**Text shown:**
☆ ☆ ☆ ☆ ☆ ☆ ☆

Trust me, there are no dumb questions as far as I'm concerned.. some other projects on this site inspired me to take on this project (also my first). 
To attach the two layers of 3/8 ply - one layer at a time - the pvc clamps work great. They're made of 1" pvc, make the first cut lengthwise in a tablesaw or clamp and use a skilsaw.. then cut into 2" cross-sections.. you'll be able to pull them apart with your hands.
Good luck with your project.. make sure and post it here.


----------



## bostick29412

Oh yeah, if there's one piece of advice I'd give anyone else, it's to modify the old adage of "Measure twice, cut once." My mantra now is, "Measure ten times, add a 1/4 inch and then cut. Dry-fit, trim, trim. Then glue in. ;D


----------



## Calibogue

Looking good my friend!
I am quite impressed but I knew you had it in ya!
Get that girl built and I'll teach you how to pole her...HA!


----------



## bostick29412

Haha - OK, Cali. I wondered how long it was going to take you to sign on here. I think you need to find yourself a project hull...


----------



## Calibogue

Oh I got a project hull alright..........a 1970 20' SeaCraft to be exact!


----------



## tbayray

Sch-weet!
Lookin' good; my friend.
[smiley=1-thumbsup1.gif]


----------



## bostick29412

*Weekend Progress Report*

The rains held off until late Sunday so I managed to get a lot of work done. On Thursday, I went ahead and installed the rigging and rod tubes and they're in very tight, no rattling around. The gas line was run in the starboard tube, and two chase strings run through the port tubes for wiring later. (using the shopvac to suck the strings through worked very well).

















I picked up the final two sheets of 3/8" MDO Plywood (DuraPly) on Friday, and after work, laid them on the framing, scribed the outlines, cut with a jigsaw and got them loose-fitted on top of the boat. I left about a 1/4" of extra material on every cut... after these photos, I flipped everything and used fiberglass tape to butt-join all of the seams and make it one piece. That entire process took about 2 hours, very easy.

☆ ☆ ☆ ☆ ☆ ☆ ☆

**Exercise directions:**
Extend the forum thread about the boat build, starting after its final sentence.

☆ ☆ ☆ ☆ ☆ ☆ ☆

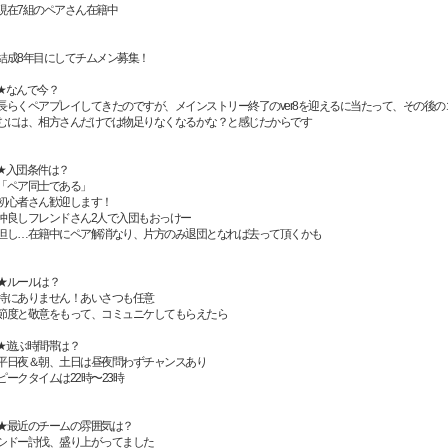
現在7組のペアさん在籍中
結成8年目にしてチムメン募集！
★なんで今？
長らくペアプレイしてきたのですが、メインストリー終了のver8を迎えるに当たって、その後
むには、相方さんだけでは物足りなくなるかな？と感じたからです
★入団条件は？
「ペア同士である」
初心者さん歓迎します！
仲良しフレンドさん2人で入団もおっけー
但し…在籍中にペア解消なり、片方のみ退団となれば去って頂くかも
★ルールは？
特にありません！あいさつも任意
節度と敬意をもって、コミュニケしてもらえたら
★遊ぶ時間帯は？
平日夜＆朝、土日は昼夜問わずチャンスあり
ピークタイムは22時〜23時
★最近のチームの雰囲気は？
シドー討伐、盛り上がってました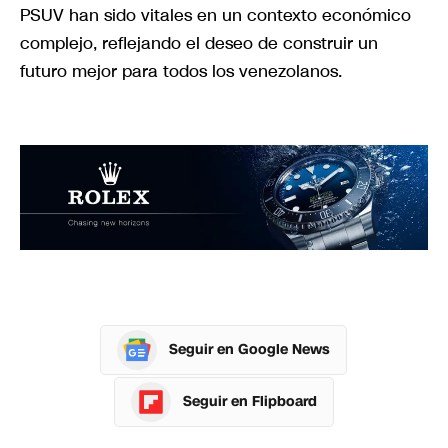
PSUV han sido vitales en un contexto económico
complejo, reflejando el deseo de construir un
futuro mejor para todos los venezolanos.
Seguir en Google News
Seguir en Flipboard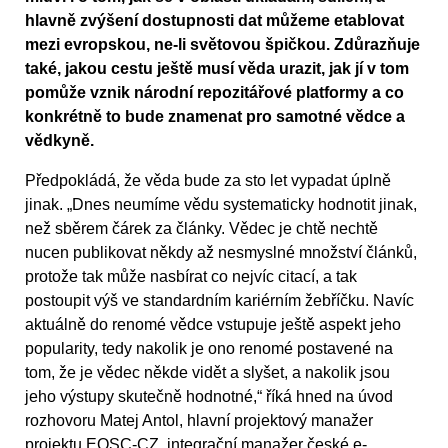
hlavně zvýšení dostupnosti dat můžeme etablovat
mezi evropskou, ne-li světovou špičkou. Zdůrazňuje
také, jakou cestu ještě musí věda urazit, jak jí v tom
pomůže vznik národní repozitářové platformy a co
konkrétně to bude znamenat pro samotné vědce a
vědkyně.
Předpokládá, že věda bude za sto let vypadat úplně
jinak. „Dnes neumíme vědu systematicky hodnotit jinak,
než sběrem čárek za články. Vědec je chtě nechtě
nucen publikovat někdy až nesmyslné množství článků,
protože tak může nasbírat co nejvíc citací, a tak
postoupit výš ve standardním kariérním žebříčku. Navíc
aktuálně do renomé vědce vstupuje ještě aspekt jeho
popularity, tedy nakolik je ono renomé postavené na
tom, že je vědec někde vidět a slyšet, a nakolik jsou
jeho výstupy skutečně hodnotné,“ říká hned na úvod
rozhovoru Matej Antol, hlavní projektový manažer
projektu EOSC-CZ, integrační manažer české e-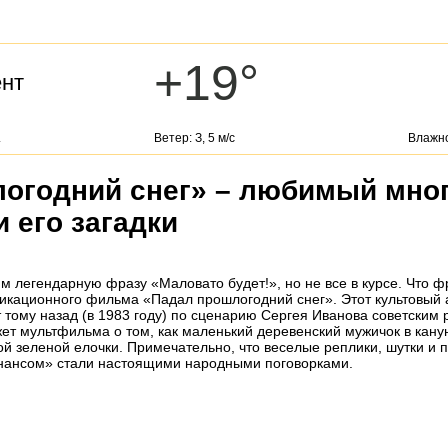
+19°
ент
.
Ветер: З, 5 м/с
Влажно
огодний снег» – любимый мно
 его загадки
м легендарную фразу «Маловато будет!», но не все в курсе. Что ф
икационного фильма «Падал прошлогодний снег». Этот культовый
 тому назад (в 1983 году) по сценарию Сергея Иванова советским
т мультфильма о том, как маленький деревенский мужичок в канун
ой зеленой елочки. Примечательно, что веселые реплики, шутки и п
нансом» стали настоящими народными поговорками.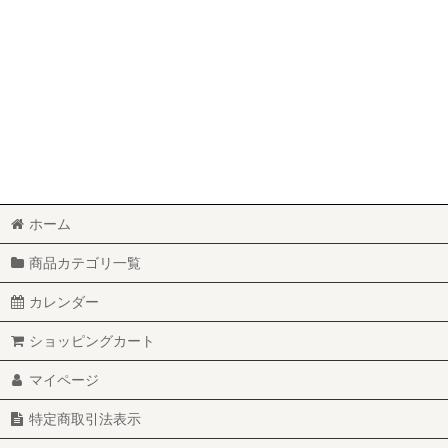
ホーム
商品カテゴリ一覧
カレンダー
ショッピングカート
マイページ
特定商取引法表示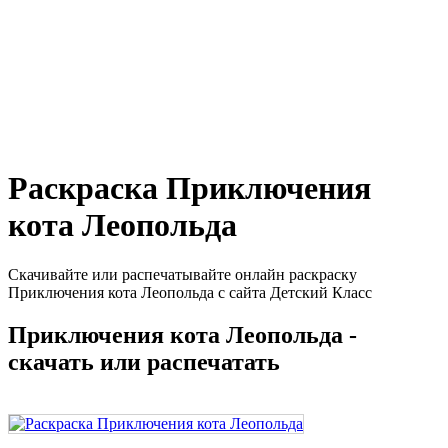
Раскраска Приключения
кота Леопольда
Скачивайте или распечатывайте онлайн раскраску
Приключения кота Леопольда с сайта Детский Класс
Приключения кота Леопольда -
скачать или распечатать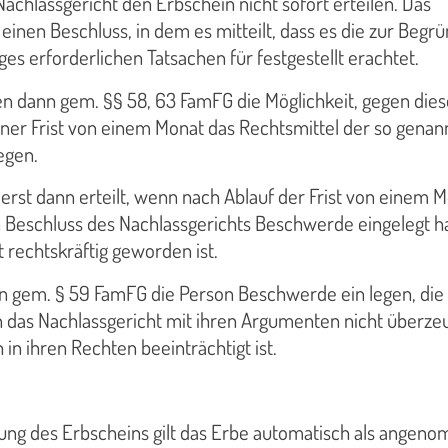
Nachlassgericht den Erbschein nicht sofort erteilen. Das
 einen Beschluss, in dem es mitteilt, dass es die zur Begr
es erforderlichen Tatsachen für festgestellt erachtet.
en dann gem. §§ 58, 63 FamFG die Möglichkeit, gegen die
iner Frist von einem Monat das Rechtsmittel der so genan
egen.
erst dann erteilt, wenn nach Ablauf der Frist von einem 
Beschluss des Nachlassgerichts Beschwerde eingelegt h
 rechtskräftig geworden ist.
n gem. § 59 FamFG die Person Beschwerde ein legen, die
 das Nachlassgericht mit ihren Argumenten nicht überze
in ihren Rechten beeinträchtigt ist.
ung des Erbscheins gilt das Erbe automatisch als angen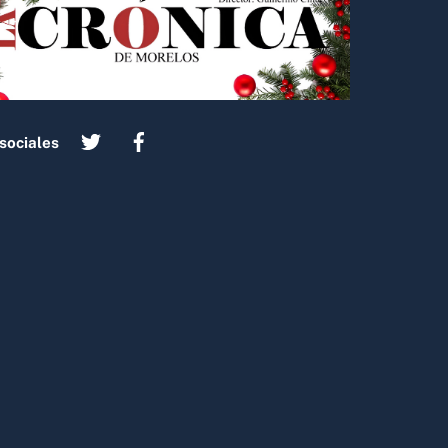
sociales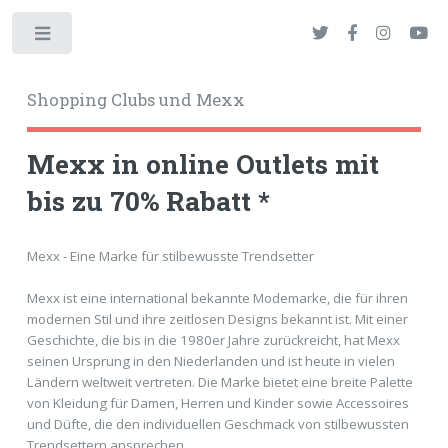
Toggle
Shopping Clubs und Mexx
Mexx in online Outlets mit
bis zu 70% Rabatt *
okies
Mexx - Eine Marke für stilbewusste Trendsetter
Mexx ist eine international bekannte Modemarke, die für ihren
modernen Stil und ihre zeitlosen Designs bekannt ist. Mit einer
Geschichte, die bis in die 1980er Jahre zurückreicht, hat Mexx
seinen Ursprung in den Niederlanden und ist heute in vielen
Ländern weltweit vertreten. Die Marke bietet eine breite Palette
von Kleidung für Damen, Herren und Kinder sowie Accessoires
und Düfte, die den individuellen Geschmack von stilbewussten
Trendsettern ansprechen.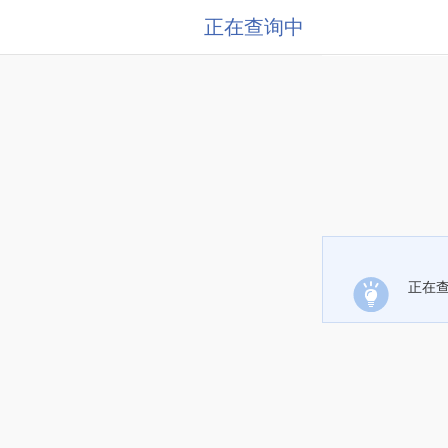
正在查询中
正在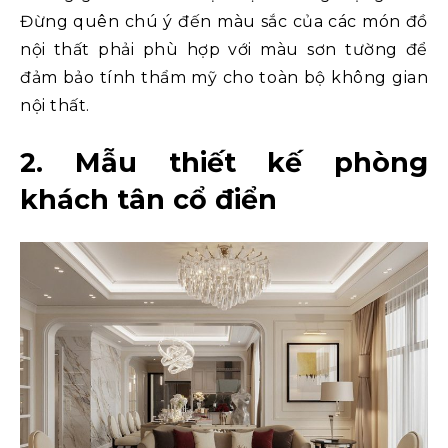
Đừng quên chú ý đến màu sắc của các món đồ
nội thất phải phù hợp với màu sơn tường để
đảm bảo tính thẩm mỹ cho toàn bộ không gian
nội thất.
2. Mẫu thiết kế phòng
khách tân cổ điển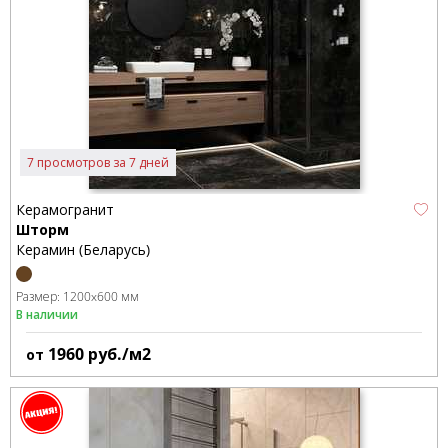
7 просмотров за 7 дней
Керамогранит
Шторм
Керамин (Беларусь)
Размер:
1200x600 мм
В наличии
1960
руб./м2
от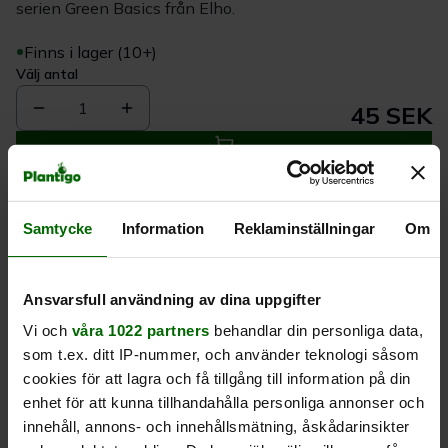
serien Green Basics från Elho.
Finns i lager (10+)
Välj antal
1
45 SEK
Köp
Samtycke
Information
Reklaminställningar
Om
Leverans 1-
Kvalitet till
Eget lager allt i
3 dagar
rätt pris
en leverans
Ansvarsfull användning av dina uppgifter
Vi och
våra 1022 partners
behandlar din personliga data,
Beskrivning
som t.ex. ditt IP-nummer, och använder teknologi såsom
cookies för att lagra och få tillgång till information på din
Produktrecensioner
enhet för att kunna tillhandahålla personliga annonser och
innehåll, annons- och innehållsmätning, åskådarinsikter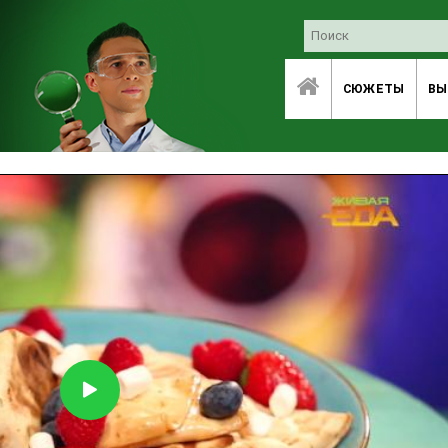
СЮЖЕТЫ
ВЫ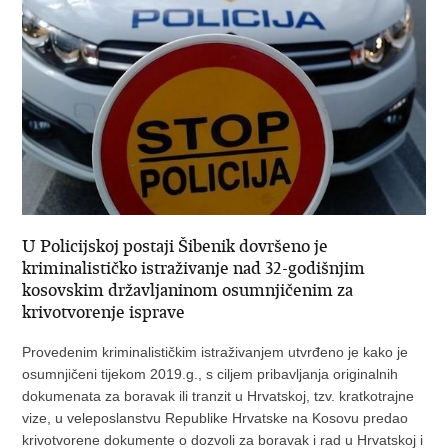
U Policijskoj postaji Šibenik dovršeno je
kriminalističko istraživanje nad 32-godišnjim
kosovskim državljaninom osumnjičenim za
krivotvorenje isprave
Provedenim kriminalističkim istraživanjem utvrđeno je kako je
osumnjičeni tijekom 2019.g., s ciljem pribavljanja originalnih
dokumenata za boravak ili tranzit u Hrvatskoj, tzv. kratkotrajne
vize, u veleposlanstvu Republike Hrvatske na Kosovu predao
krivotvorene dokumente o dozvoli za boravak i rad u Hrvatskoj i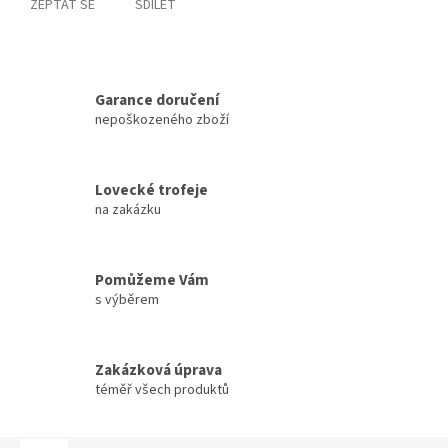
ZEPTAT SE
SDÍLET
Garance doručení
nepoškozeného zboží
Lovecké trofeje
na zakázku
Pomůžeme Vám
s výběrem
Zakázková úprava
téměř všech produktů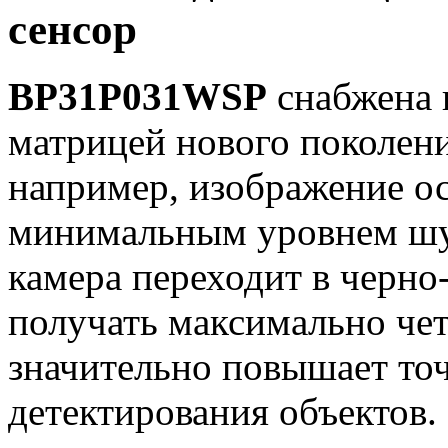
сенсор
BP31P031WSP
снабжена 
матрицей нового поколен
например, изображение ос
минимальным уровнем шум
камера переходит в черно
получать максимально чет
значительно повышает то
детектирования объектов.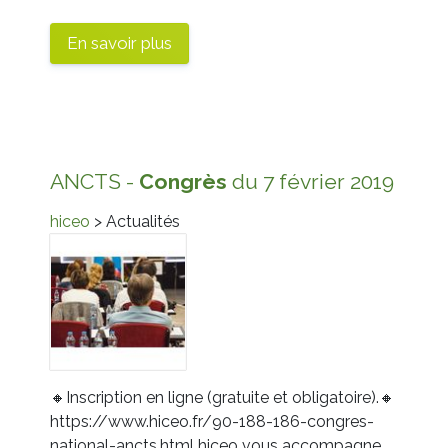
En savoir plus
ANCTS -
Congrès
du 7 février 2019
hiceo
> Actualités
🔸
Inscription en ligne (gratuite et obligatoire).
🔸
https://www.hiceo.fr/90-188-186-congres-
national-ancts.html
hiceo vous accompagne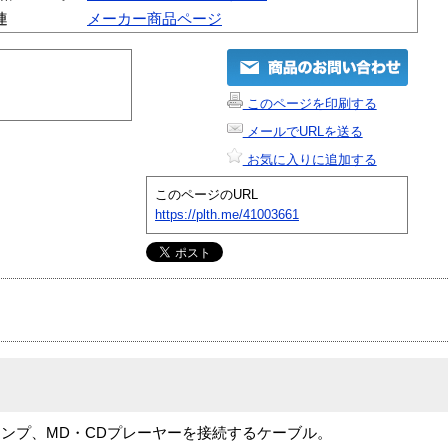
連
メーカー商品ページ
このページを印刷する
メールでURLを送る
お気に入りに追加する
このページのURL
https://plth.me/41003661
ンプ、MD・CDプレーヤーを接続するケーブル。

☆ ☆ ☆ ☆ ☆ ☆ ☆

**Answer space:**
On Saturday, the deck was joined to the hull framing with thickened epoxy and and I used 1" stainless screws every 12" or so, counter-sunk into the ply. Once everything was set up and cured, I used the jigsaw and angle grinder to carefully trim all of the edges flush.. and then everything was covered with a 10 oz. fiberglass tape. I also cut the holes for pop-up cleats. That's where she is at the moment.. It rained this morning, so it's all a little wet at the moment.. I could not cover it with a tarp when I finished yesterday since the epoxy was still tacky..


----------



## makin moves

thats starting to look sweet


----------



## bostick29412

I'm still working out the best way to install the hatch.. it will be 3/4 ply, fiberglassed on both sides. I'm trying to decide whether to install a lip and drains to keep that front storage area somewhat dry.. or just keep it simple.


----------



## kooker

This boat is going to look soooo sick. You're doing a really nice job on this. I have a question for you. How much does the 3/8" MDO Plywood (DuraPly) cost and where can I find it?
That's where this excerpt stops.